1 March 2012 saw Germany revolutionise its insolvency laws, with new legislation moving in line with UK and US practices. Providing debtors and/or creditors with more control over the insolvency proceedings, the reforms sought to improve the legal framework of corporate restructuring in Germany.

Two years on, the dust has started to settle. The implementation of the changes have slowly been accepted and there are two key areas where the benefits can be seen.

1) The selection of insolvency administrators

Insolvency administrators had to be truly independent prior to the reforms. This meant that being suggested by a stakeholder would contravene the notion of being independent, making it difficult to recommend suitable experienced administrators.

The reforms have shifted the focus by allowing stakeholders to provide an opinion – they can consent to become a member of the preliminary creditor committees, and once accepted to the creditors committee can air views about administrators which will be listened to.

Once an appointment has been assigned, the courts will only be able to reject the administrator if that person is deemed not fit for the job.

With banks being one of the largest creditors, the new reforms created the opportunity for them to have more influence on the appointment of the insolvency administrator and with the direction of the case. The early written consent to serve on the preliminary creditors committee was treated with trepidation by the banks at the beginning. However, over the past year the banks have adapted to the new circumstances and requirements.

2) Protective shield procedures

Prior to the reforms, debtors who found themselves in financial difficulty had few options to find a solution to its problems.

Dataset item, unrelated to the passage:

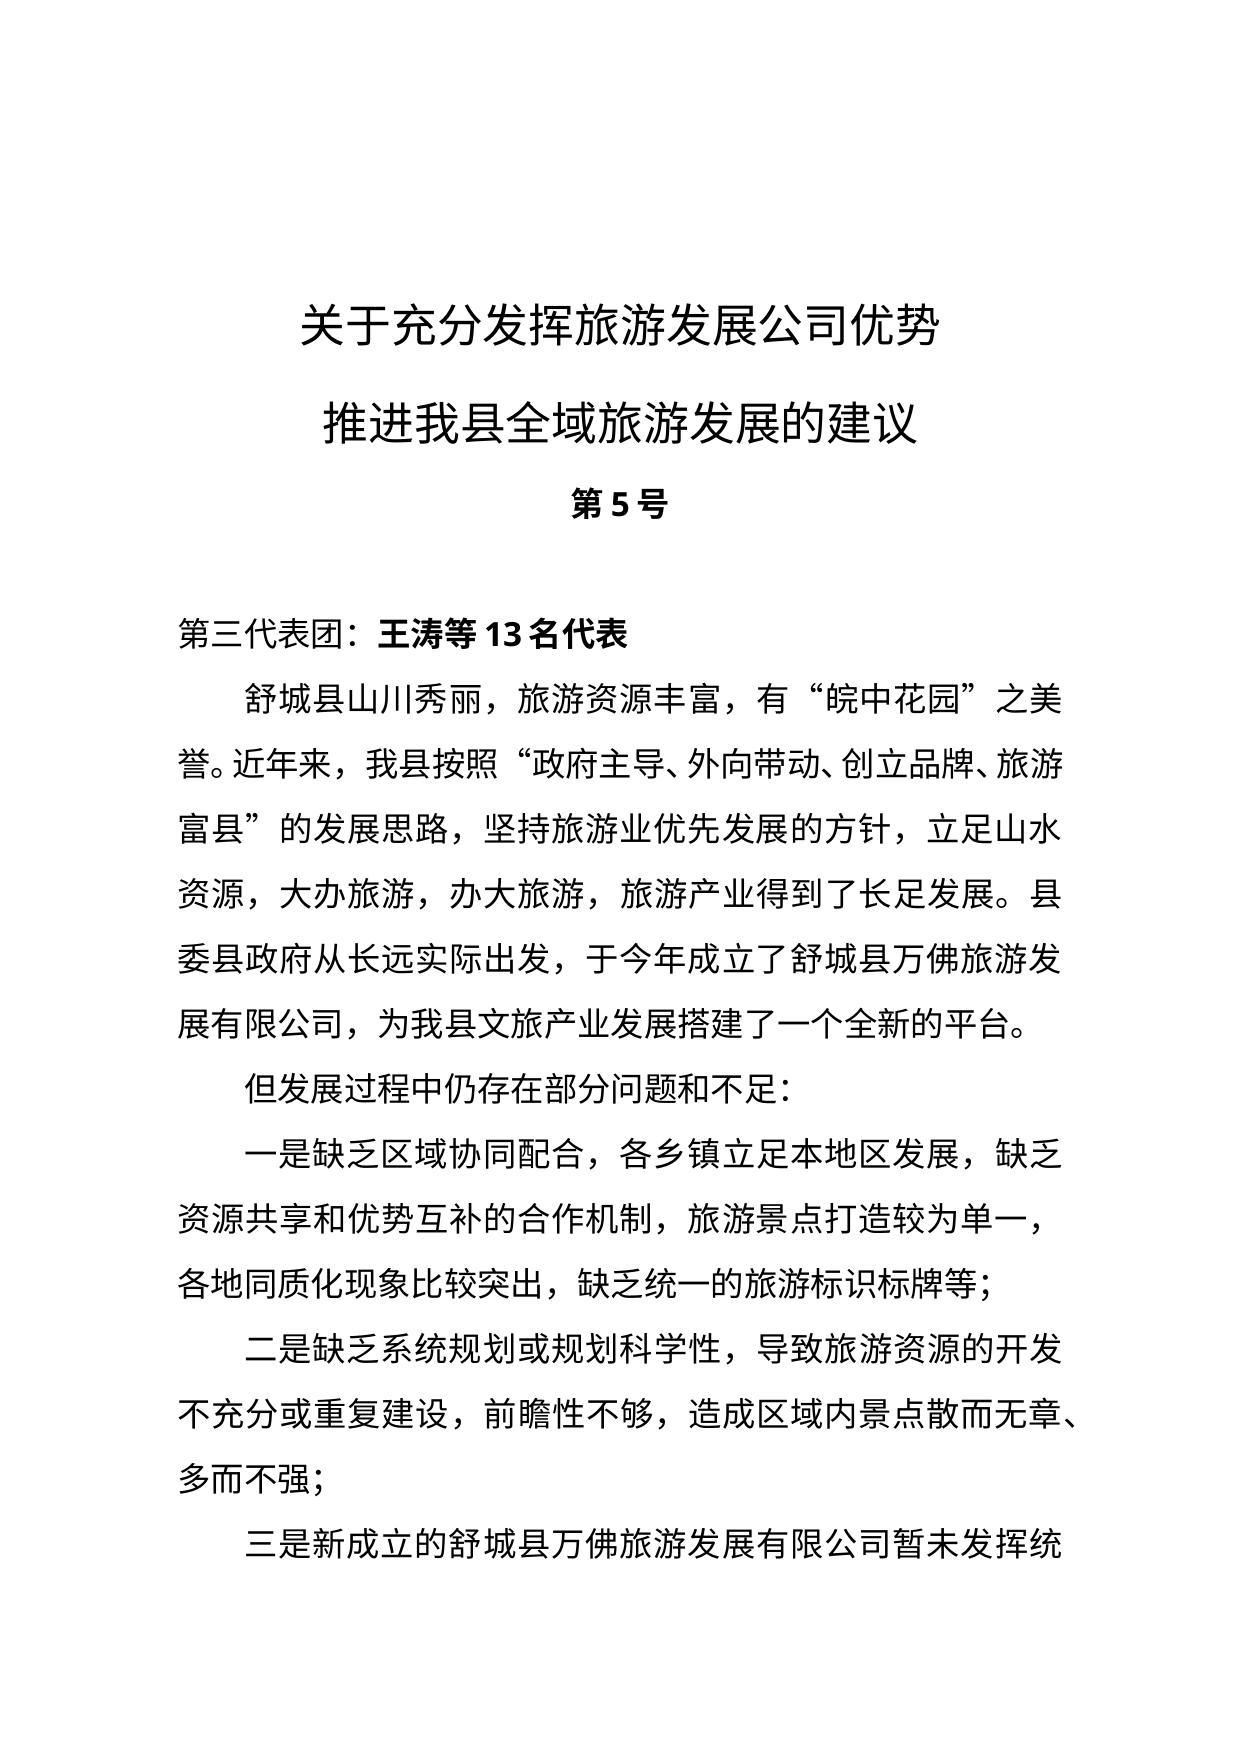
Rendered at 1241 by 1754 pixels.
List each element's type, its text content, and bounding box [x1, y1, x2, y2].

The reforms have created the protective shield, where debtors that are not yet illiquid can be granted three months to submit an insolvency plan. This application for a protective shield has become fairly popular with debtors who have found themselves in financial troubles.

This has the usual insolvency law featured benefits of the court appointing a preliminary insolvency administrator or moratorium to prevent any further foreclosure actions.

The influx of applications was greater than the courts had predicted, so it has taken time for them and the professionals to find their feet with the process.

Only those debtors who are at risk of becoming insolvent, but are still able to pay their debts and liabilities, on top of a feasible reorganisation, have been able to qualify for this protection. However, it has become clear that there are a number of businesses that are too far gone along the insolvency route – this protection could not help them in the long run and proceedings evolved into ordinary insolvency administrator later on.

The 2012 reform has been beneficial to those businesses which required the support to an early restructure.

The result of the changes are clearly visible within the insolvency sector. The awareness of restructuring-friendly procedures has increased and thus the perception of such in the public has changed. This – hopefully in the long run – will trigger the management of struggling companies to seek early advice from restructuring professionals.

The reforms to the insolvency regulations have demonstrated already that it is possible to find a suitable solution for the debtor and also for the creditor.

The adoption has been slow in some places and sometimes stretched a bit too far. Nonetheless, the changes have moved in the right direction.